Approximately 750-580 million years ago, during the Snowball Earth glaciation period, the Earth was blanketed in thick ice sheets. Photosynthesizing cyanobacteria thrived despite the low nutrient levels, producing a large amount of oxygen. This ultimately led to the Second Great Oxygenation Event occurring from 630-551 million years ago, which in turn, gave rise to the development of more complex life forms.
The Himalayas’ Role in Evolution
The Kumaon Himalayas provide a unique opportunity to explore different Earth processes, as they contain remarkable geological records of events such as continental collisions, tectonic deformation, and climate variation. As one of India’s notable Precambrian basins, the region’s stratigraphic features make it an ideal site for studying the ancient ocean’s water trapped in magnesite crystals.
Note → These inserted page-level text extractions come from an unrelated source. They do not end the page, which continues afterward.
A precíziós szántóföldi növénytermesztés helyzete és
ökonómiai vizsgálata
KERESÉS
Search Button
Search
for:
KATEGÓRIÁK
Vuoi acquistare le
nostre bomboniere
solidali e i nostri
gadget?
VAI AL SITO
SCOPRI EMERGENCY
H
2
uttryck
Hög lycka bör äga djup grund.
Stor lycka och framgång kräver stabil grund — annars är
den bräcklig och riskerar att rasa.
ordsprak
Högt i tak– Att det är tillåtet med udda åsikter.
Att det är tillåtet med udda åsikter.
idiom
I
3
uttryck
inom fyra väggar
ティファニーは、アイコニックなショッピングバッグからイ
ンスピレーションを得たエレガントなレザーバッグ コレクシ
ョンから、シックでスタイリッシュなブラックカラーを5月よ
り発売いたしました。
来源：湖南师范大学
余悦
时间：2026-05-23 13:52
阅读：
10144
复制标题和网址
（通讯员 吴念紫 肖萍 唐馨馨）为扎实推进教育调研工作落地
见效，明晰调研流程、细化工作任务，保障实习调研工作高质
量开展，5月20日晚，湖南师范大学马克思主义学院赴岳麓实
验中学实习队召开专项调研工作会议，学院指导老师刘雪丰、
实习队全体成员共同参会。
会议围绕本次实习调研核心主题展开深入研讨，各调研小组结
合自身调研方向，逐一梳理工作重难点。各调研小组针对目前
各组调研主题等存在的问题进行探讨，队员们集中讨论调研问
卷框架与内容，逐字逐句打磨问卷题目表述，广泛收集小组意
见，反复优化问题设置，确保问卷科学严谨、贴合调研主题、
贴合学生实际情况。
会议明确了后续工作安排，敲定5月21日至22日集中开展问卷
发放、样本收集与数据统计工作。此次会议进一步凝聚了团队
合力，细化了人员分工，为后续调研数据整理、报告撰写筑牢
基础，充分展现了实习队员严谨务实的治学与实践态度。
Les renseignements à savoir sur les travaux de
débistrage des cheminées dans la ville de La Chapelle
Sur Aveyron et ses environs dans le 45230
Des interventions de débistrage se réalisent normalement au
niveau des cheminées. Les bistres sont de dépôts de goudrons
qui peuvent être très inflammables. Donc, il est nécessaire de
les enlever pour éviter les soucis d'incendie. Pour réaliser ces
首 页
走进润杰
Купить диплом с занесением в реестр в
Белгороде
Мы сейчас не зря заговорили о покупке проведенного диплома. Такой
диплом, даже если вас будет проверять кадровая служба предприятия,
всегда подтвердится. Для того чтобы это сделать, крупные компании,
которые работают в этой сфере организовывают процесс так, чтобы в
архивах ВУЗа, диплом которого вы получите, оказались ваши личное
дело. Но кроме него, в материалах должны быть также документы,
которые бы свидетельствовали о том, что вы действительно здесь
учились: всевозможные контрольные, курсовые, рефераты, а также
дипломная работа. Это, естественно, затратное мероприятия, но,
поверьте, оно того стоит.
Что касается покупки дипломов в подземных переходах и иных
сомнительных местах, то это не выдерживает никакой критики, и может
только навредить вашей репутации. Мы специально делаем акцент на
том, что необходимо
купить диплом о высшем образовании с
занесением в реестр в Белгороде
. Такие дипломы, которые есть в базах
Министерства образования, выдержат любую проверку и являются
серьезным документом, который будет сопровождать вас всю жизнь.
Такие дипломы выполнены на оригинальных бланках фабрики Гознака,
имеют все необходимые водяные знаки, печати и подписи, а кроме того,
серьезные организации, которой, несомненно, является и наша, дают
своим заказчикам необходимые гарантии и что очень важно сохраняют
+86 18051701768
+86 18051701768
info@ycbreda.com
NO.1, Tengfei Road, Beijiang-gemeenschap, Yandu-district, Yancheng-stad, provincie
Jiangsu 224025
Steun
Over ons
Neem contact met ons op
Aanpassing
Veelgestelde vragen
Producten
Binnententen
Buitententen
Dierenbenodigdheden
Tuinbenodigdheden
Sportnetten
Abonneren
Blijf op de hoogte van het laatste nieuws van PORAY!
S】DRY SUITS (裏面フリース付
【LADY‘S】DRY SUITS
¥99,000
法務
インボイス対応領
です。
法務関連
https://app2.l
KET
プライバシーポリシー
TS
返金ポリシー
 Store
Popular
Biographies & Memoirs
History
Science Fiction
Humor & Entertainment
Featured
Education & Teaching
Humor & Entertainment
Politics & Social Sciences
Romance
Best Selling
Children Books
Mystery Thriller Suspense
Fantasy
Though the ocean water discovered in these deposits is not from the Himalayas’ current geographical location, the ancient ocean named Tethys existed where the mountain range now stands.
By uncovering more about the Himalayan range’s past and investigating the trapped ocean water, researchers hope to broaden our understanding of ancient oceans’ chemical and isotopic compositions, which have been obscured by tectonic activities over time. Moreover, this knowledge could contribute to future climate modeling and offer valuable insights into Earth’s history and the evolution of life.